IgG4-RD is an immune-mediated condition of unknown etiology characterized by infiltration of tissues by IgG4 producing plasma cells. A Japanese registry found the incidence of IgG4-RD to be about 0.28-1.08 per 100,000 population [4]. It can affect virtually any organ, although most commonly the major salivary glands, pancreas, lymph nodes, and tissues in the orbital and retroperitoneal spaces are affected. Umehara et al. proposed the following criteria for the diagnosis of IgG4-RD: (a) diffuse or localized swelling or masses in one or more organs; (b) elevated serum IgG4 levels (≥135 mg/dL); and (c) dense lymphoplasmacytic infiltration, storiform fibrosis, and/or obliterative phlebitis along with IgG4-positive plasma cells (>10-50 per high-power field depending on the organ or ratio of IgG4+/IgG+ of >40%) on histopathologic examination of the affected organs. The diagnosis is definite if all three criteria are met, probable if (a) and (c) are present, and possible if (a) and (b) are satisfied [4]. A serum IgG4 level elevated above 135 mg/dL has been found to have a sensitivity of 97% but poor specificity of 60% and a low positive predictive value of 34%. Up to 50% of patients with IgG4-RD could have normal serum IgG4 levels, giving it a poor diagnostic value [5].

CNS involvement in IgG4-RD is rare, mostly affecting the pituitary and meninges and rarely brain parenchyma. With meningeal involvement, there is focal or diffuse thickening of the dura mater, causing HPM in the brain or spinal cord or sometimes both. A review of cases of meningeal IgG4-RD showed that the median age affected with IgG4-related HPM was 53 years, and males were affected twice more than females, with the most common symptom being headache [6]. Clinical manifestations are either secondary to widespread meningeal involvement, which include headache, seizure, and cognitive impairment, or due to local compression causing cranial nerve palsies, cerebellar ataxia, or radiculopathies [7]. Cranial MRI demonstrates contrast-enhancing focal dural mass or diffuse dural thickening. A biopsy is necessary to confirm the diagnosis since neoplasia and inflammatory diseases, e.g., sarcoidosis, granulomatosis with polyangiitis, rheumatoid arthritis, and Sjogren's syndrome, can also present as HPM [8]. CSF analysis usually shows normal to mildly elevated protein, normal glucose, and variable lymphocytosis. There are reports of increased intrathecal IgG4 production. While CSF analysis by itself is not helpful diagnostically, elevated CSF IgG4 levels could provide an important diagnostic clue for IgG4-related HPM [9].

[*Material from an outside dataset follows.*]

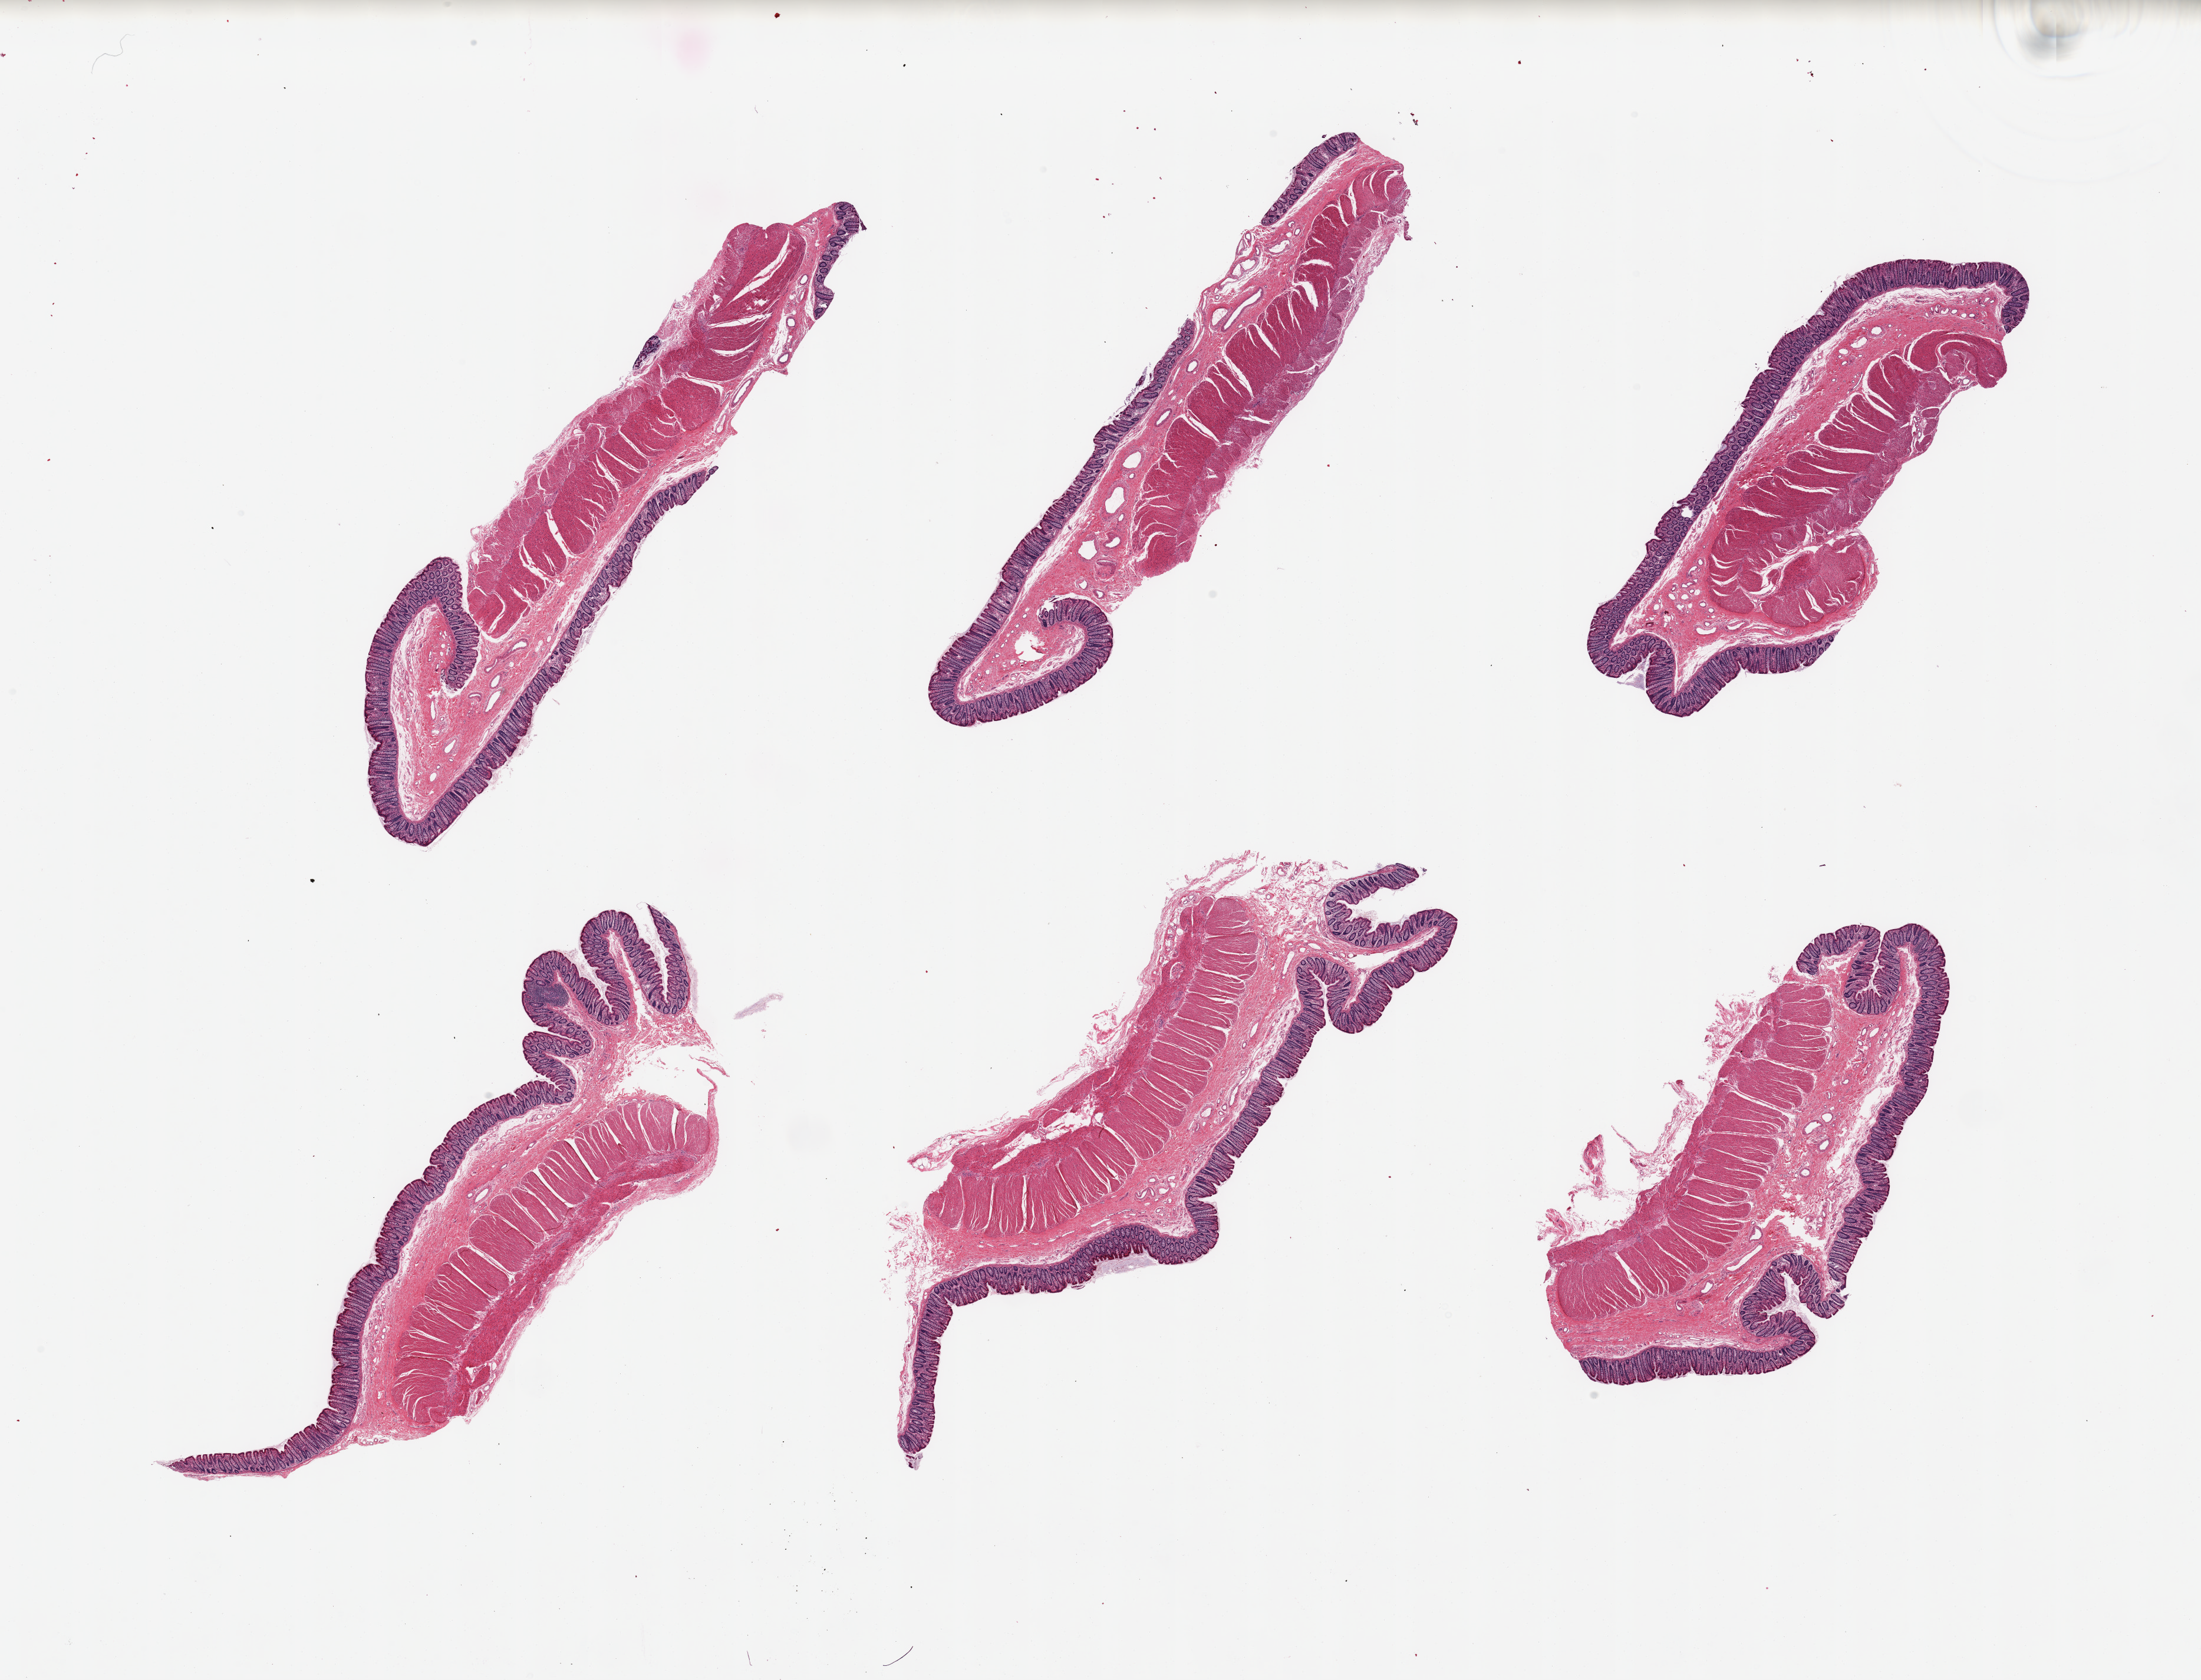
Digitized H&E-stained section — a low-resolution overview of the entire scanned area, about 29.5 x 22.5 mm. PAXgene-fixed paraffin-embedded (PFPE) section. Target tissue: transverse colon. Donor tissue sample. Male donor.
Pathologist's review note for this sample: 6 pieces; well preserved and dissected.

There is no definite treatment guideline for meningeal IgG4-RD. Systemic steroids are the first line of treatment. Treatment is often challenged with relapse in as high as 25%-50% of the cases after discontinuation or tapering of steroid [10]. There are studies demonstrating successful use of rituximab in IgG4-RD with clinical remission in up to 97% of cases even after stopping glucocorticoids within two months of treatment [11]. The use of rituximab as maintenance therapy has also been shown to prevent relapse [12]. Focal disease limited to a single organ, especially if associated with mechanical effects, can be treated with surgical excision.

Conclusions

IgG4-RD affecting the CNS is rare, and it can affect the CNS in isolation or with other organs. We described a case of IgG4-related HPM presenting with diplopia. This case highlights that serum IgG4 levels can be normal in patients with IgG4-related HPM, and although CSF IgG can be elevated, a meningeal biopsy is necessary to confirm the diagnosis and rule out other inflammatory, infectious, and neoplastic etiologies of HPM. Although the exact pathogenesis of IgG4-RD is unknown, response to B cell depletion therapy indicates a role of B cells. Treatment should include the initial use of corticosteroids to prevent further damage, as well as the early institution of immunosuppressive therapy as a steroid-sparing agent, and also to prevent disease relapse.